Os dois mestres foram os únicos da secretaria a serem demitidos, segundo o comandante da pasta. O presidente da Associação de Folclore de Conceição da Barra, Lucas de Oliveira, que também assumiu cargo de gerente na mesma secretaria na nova gestão, tratou com normalidade a questão, e afirmou que com a volta as aulas os mestres devem voltar, e que a meta é estender o projeto e incluir outras manifestações culturais.
Também afirmou que seu mandato na associação terminou e não será candidato à reeleição, mas que acontecerão eleições no próximo dia 21 de julho, no ginásio municipal, com os devidos cuidados em relação à Covid-19, o que tem preocupado integrantes de grupos, já que muitos dos mestres são idosos e pertencem a grupo de risco.
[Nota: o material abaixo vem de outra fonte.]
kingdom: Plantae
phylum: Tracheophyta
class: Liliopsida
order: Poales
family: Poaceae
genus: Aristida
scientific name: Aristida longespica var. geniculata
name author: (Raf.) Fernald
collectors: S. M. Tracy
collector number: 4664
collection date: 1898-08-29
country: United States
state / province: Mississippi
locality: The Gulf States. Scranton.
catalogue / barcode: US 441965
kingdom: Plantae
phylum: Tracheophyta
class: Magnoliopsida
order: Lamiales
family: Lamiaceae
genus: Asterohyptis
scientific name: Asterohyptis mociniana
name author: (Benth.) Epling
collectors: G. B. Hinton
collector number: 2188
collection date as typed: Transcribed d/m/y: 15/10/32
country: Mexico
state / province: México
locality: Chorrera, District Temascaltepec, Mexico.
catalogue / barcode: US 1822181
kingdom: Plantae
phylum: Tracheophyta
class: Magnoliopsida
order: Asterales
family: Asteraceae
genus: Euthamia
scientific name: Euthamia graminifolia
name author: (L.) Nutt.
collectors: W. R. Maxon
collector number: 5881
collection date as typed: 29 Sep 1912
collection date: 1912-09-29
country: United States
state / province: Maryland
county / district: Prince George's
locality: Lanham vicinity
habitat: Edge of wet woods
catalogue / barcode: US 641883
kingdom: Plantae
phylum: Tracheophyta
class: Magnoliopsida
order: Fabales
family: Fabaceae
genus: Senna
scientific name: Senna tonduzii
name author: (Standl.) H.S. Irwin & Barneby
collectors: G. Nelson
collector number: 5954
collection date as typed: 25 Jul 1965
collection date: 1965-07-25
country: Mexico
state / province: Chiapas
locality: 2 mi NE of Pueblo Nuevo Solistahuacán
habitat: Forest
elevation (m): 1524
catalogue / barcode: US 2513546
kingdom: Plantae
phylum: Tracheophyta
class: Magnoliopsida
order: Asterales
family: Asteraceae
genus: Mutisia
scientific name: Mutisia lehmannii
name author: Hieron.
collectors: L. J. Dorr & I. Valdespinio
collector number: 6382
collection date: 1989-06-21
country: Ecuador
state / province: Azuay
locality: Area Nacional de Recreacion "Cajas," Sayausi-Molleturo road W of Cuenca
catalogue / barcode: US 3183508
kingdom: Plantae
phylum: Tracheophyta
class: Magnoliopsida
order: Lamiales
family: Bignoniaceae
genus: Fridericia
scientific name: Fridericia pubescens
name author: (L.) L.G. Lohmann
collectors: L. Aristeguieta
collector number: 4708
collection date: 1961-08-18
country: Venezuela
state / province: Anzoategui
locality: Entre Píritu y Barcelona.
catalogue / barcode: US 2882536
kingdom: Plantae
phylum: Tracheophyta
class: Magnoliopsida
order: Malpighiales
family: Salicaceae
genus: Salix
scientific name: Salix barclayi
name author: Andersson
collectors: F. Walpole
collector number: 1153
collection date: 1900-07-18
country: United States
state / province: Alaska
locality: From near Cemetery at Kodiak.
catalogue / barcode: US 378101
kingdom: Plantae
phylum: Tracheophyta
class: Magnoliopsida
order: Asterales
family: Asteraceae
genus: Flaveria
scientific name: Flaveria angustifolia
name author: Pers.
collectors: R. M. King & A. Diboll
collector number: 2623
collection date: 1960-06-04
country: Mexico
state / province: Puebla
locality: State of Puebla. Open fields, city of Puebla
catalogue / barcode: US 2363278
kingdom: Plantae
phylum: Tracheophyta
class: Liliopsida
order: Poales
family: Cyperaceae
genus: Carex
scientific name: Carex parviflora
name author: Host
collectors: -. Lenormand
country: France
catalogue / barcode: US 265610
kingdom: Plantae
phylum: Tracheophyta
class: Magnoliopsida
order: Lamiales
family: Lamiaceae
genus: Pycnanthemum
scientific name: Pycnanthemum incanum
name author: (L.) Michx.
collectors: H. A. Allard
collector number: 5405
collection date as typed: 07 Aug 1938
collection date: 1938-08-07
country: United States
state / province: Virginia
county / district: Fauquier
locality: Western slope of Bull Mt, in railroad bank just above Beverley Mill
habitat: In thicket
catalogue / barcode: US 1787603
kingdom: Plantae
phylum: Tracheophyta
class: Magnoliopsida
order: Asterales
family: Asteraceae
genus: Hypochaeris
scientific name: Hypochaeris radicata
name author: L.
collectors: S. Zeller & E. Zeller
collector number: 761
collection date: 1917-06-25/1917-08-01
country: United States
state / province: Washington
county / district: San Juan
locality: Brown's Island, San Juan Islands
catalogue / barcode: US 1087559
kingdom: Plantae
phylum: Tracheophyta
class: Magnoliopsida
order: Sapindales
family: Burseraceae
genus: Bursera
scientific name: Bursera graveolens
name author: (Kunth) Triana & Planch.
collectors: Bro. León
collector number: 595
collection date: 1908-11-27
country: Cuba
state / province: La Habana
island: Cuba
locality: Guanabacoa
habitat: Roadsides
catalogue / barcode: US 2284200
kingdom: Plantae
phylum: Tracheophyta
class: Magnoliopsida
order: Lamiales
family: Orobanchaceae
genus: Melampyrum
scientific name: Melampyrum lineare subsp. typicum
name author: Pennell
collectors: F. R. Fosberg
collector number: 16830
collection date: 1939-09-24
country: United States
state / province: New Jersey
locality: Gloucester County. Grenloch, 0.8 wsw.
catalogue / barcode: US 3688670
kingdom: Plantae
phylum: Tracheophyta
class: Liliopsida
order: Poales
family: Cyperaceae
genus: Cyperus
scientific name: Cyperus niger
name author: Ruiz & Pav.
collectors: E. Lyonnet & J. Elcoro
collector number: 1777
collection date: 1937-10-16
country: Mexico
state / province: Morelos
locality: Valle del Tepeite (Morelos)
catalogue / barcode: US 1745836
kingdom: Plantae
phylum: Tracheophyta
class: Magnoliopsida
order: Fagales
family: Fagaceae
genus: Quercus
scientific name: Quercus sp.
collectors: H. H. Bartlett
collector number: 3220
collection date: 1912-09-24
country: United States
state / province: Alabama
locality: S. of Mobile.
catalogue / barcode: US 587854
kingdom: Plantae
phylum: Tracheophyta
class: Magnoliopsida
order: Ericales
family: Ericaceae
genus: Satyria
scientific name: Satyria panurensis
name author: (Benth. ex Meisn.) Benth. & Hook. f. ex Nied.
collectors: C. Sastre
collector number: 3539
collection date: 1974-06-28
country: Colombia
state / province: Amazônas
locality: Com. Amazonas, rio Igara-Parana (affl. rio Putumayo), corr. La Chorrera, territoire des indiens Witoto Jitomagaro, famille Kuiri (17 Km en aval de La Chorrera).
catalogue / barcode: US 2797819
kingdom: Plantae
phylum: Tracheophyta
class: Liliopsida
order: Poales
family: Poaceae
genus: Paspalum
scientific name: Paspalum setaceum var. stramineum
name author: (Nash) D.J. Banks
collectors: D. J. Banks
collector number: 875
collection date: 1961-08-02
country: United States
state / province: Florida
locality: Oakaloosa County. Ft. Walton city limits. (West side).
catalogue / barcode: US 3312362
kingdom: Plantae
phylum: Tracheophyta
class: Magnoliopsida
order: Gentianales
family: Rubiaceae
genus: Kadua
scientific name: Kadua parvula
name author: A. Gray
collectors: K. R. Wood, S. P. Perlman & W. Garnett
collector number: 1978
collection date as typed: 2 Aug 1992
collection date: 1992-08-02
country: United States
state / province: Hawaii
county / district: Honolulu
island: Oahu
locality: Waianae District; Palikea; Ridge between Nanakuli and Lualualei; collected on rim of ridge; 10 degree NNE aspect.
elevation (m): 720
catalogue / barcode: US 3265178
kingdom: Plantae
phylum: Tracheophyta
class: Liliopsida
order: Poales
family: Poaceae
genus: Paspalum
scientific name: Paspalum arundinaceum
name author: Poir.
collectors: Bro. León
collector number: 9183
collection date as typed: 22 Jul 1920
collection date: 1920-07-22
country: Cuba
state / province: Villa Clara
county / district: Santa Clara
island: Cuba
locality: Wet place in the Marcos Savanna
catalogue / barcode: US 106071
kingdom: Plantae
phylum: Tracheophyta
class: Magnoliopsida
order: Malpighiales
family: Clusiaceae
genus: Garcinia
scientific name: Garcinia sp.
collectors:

Mas a alegação é de que a eleição precisa ocorrer para que a entidade possa ter acesso ao último edital para eventos virtuais e semipresenciais lançado pela Secretaria de Estado da Cultura (Secult).
Apesar da garantia de palavra por parte dos gestores, fica evidente a debilidade institucional do projeto Cultura nas Escolas, que embora ainda conte com a parceria da Secretaria Municipal de Educação, teve sua equipe de folclore desfeita com muita facilidade, apesar dos anos de existência e dos resultados apresentados. Será que em meio a toda crise, haverá mesmo recontratação? E se houver, por que não reconhecer os mestres pelo serviço que realmente desempenham, de educadores nas escolas, com a devida remuneração para o cargo?
São perguntas que ficam para os gestores e para os que valorizam a cultura não só em Conceição da Barra, mas em todo Estado, dada a importância do município do litoral norte nas manifestações de cultura popular capixaba.
A forma como tratamos nossos mestres talvez diga muito sobre nossa sociedade.